Les modèles que nous, descendants d’Avraham, cherchons à imiter ne sont pas ceux de Bil‘am. « Le talmid ‘hakham entretient sa famille selon ses moyens, sans y consacrer des efforts excessifs. Son habillement ne doit ressembler ni à celui des rois [et ne doit donc pas suivre les courants de la mode], ni à celui des pauvres » (Michné Tora, Hilkhoth dé‘oth 5, 2 et 4 à 13). C’est ce qu’enseigne le verset : « Tu marcheras modestement devant ton Dieu » (Michée 6, 8).

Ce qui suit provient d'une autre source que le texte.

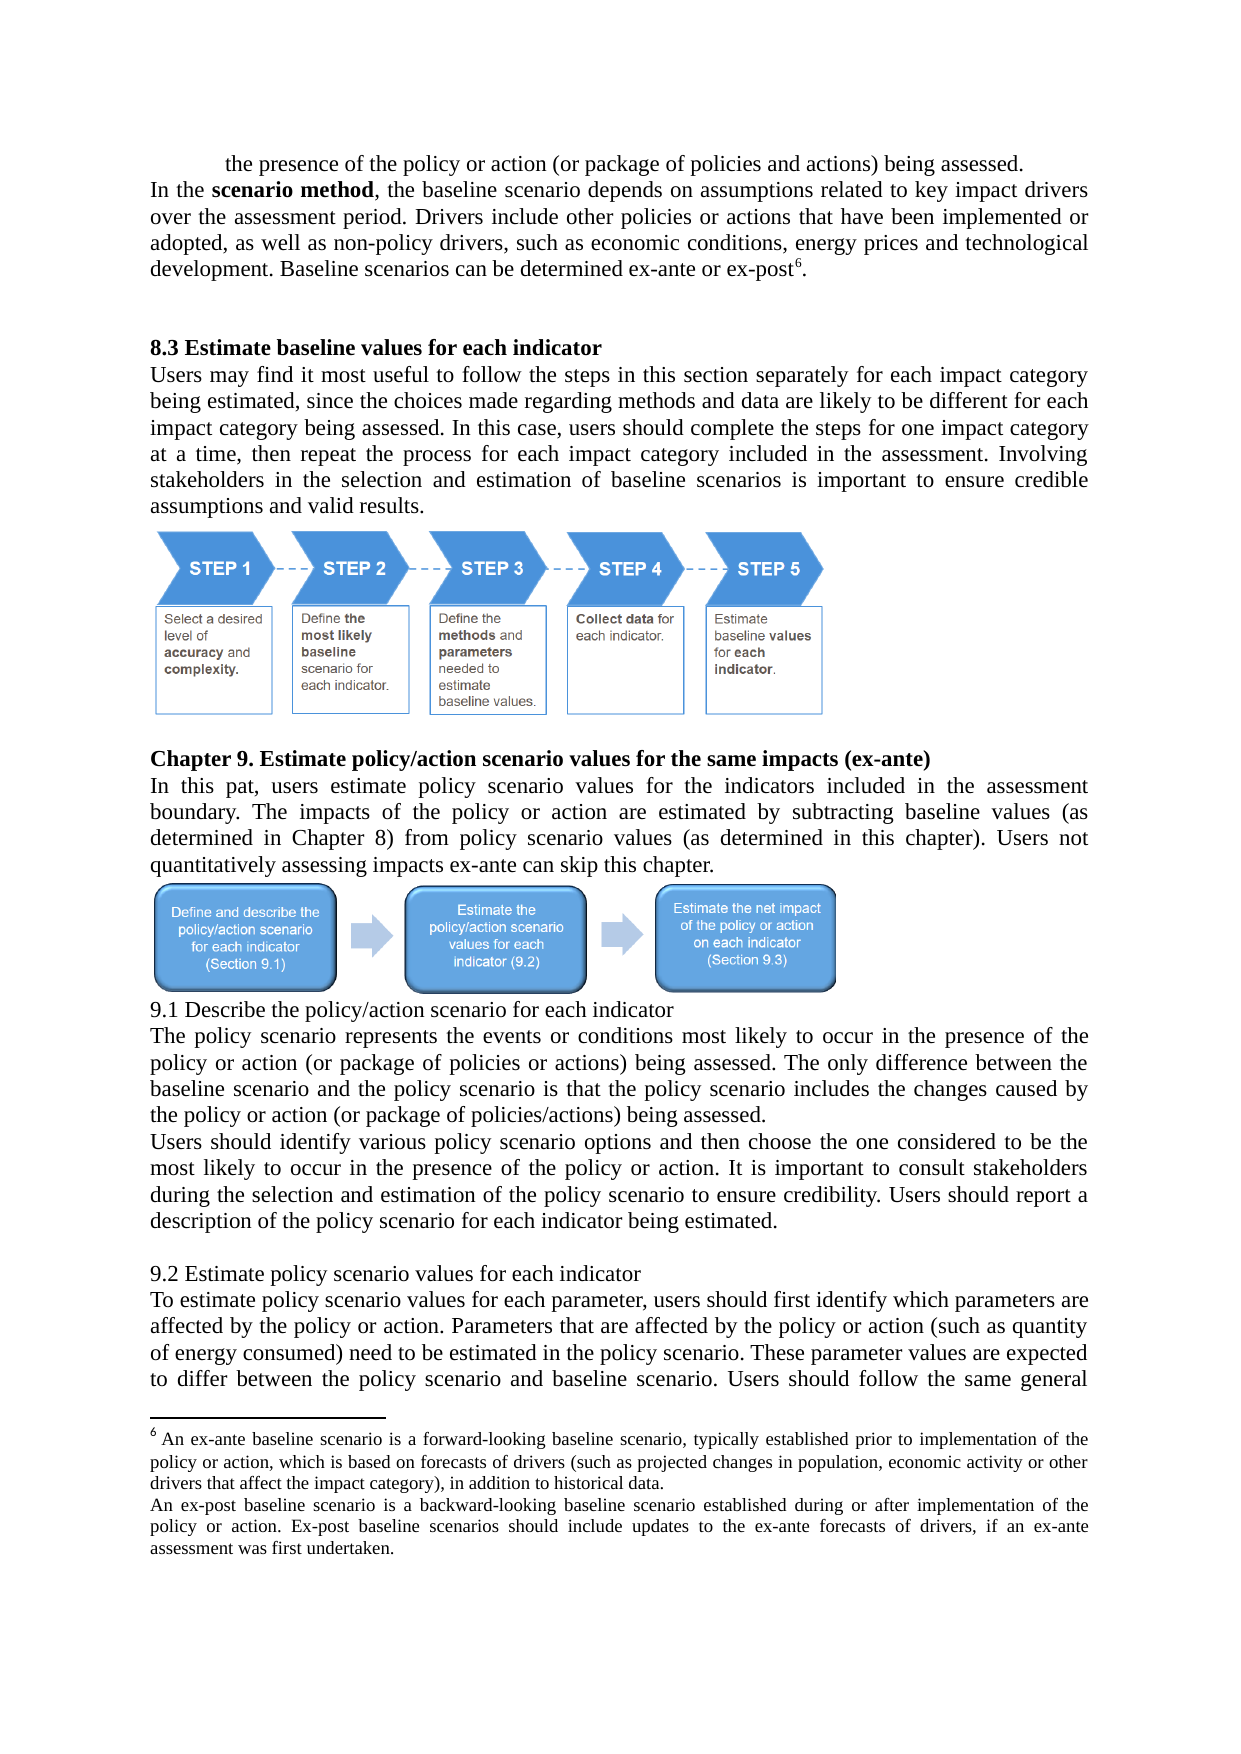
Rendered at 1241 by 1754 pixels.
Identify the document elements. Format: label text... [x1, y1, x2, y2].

« Va vers la fourmi, paresseux… » (Proverbes 6, 6). Ce verset nous incite à nous appliquer, à travailler durement et à nous consacrer à la création de richesses. Les Rabbins y ont cependant vu l’indication de ce qui doit être évité, car la fourmi symbolise la sottise et l’effort inutile : Elle ne vit que le temps d’une saison, pendant laquelle elle ne mange que deux grains de blé, et pourtant elle trime durement pour accumuler une fortune.